Schimmelgroei op papieren collecties vormt een gevaar voor de collectie en medewerkers. De groei van schimmels hangt in de meeste gevallen samen met verkeerde bewaaromstandigheden en/of een calamiteit. Wanneer schimmelgroei wordt aangetroffen worden kostbare desinfectieprocedures en schoonmaakacties toegepast om de schimmel te doden en te verwijderen. 

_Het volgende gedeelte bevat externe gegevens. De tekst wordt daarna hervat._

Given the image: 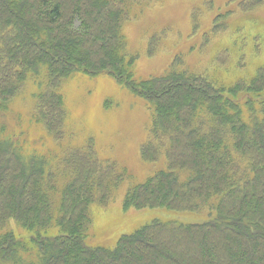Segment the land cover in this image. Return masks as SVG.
<instances>
[{"label": "trees", "instance_id": "trees-1", "mask_svg": "<svg viewBox=\"0 0 264 264\" xmlns=\"http://www.w3.org/2000/svg\"><path fill=\"white\" fill-rule=\"evenodd\" d=\"M154 1L0 0V117L34 78L35 119L59 140L63 83L76 74L109 76L151 111L141 158L165 162L128 191L124 210L207 220H154L112 248L88 244L93 206L112 201L125 173L90 146L63 161L60 185L46 161L25 160L0 126V264H264V33L230 25L233 11L220 14L203 36L202 46L220 33L201 72L177 60L165 76L138 81L122 29L137 5ZM261 3L243 0L239 8L249 16ZM201 12L193 11L194 33Z\"/></svg>", "mask_w": 264, "mask_h": 264}, {"label": "rangeland", "instance_id": "rangeland-1", "mask_svg": "<svg viewBox=\"0 0 264 264\" xmlns=\"http://www.w3.org/2000/svg\"><path fill=\"white\" fill-rule=\"evenodd\" d=\"M211 1L212 8L204 5ZM242 1L155 0L137 5L132 19L122 29L127 52L137 59L135 79L163 77L177 60L180 63L178 68L201 72L212 58V48L219 41L220 33L204 46L203 36L211 31L220 14L233 11L235 14L228 21L230 25L237 24L246 33H264V0L249 16L240 11ZM195 8L202 11L196 33L192 23ZM38 84L34 78L28 80L24 90L13 99L7 114L0 117L4 137L17 144L23 158L43 159L47 170L58 173L59 183L64 185L63 161L68 160L71 152L92 146L100 160L117 163L126 175L106 207L93 206V226L88 244L112 248L121 236L132 234L154 220L186 224L207 220L200 213L161 208L124 210L123 202L128 191L165 169L164 161L150 164L141 158L140 150L148 139L152 122L151 111L142 99L109 76L93 78L76 74L67 79L59 91L64 98L67 118L64 136L57 140L35 119V95L40 91ZM15 228V223L11 222L7 230Z\"/></svg>", "mask_w": 264, "mask_h": 264}]
</instances>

De bewaaromstandigheden van archieven worden al langer dan 30 jaar op een regime gehouden waarbij een relatief lage temperatuur (18 ± 2 ° C) gecombineerd wordt met een lage luchtvochtigheid (50 ± 5 % RV). Zodra de temperatuur of relatieve luchtvochtigheid afwijkt van deze waarden wordt snel gecorrigeerd door be- of ontvochtigen of door de temperatuur aan te passen.  

Flexibeler klimaateisen

De afgelopen tien jaar hebben een toenemend bewustzijn van de wereldwijde klimaatverandering, de menselijke bijdrage aan CO2-uitstoot, de huidige energiecrisis en veranderde inzichten over hoe op een efficiënte en effectieve manier het depotklimaat geregeld kan worden, geleid tot initiatieven om deze vaste waarden te herzien. In de nieuwe Archiefregeling (ingang hiervan voorzien voor 2026) wordt uitgegaan van flexibeler klimaateisen. Waar in het traditionele regime elke afwijking van de vaste waarden wordt gecorrigeerd, met snelle wisselingen in temperatuur en relatieve luchtvochtigheid tot gevolg, staat het nieuwe regime langzame fluctuaties toe. Steeds meer erfgoedinstellingen maken gebruik van dit systeem, vaak door middel van passief geklimatiseerde depots. Door minder strak te sturen op een constant depotklimaat wordt het energieverbruik verminderd en de koolstofvoetafdruk verlaagd, en wordt een meer duurzame opslag van archiefmateriaal en erfgoedcollecties bewerkstelligd. 

De nieuwe Archiefregeling schrijft voor dat de luchtvochtigheid (RV) altijd tussen 35 % en 60 % moet liggen, en de luchttemperatuur tussen 13 °C en 22 °C. Over het hele jaar moet de temperatuur gemiddeld 18 °C zijn en de relatieve luchtvochtigheid 50%. Hoewel de eisen gemiddeld genomen gelijk zijn aan de ‘traditionele’ waarden, kan het voorkomen dat er langere droge of vochtiger periodes zijn. Een van de vragen die bij flexibele klimaateisen voor de bewaring van archiefmateriaal gesteld kan worden, is daarom of deze koersverandering tot onvoorziene risico’s kan leiden, met name op het gebied van schimmelgroei. En of globale klimaatverandering kan leiden tot veranderingen in het schimmellandschap, zoals de opkomst van droogteminnende schimmels. 
 

Wat zijn de risico's?

Om de omgang met schimmel in papiercollecties te (her)evalueren en wetenschappelijk te onderbouwen hebben het Nationaal Archief en het Noord-Hollands Archief samenwerking gezocht met het Westerdijk Fungal Biodiversity Institute. Door de reactie van schimmels (zowel actieve groei als niet-actieve schimmelsporen) op wisselende klimaatomstandigheden te bestuderen, kunnen we de effectiviteit en veiligheid van maatregelen op het gebied van klimatisering van depots beter inschatten. 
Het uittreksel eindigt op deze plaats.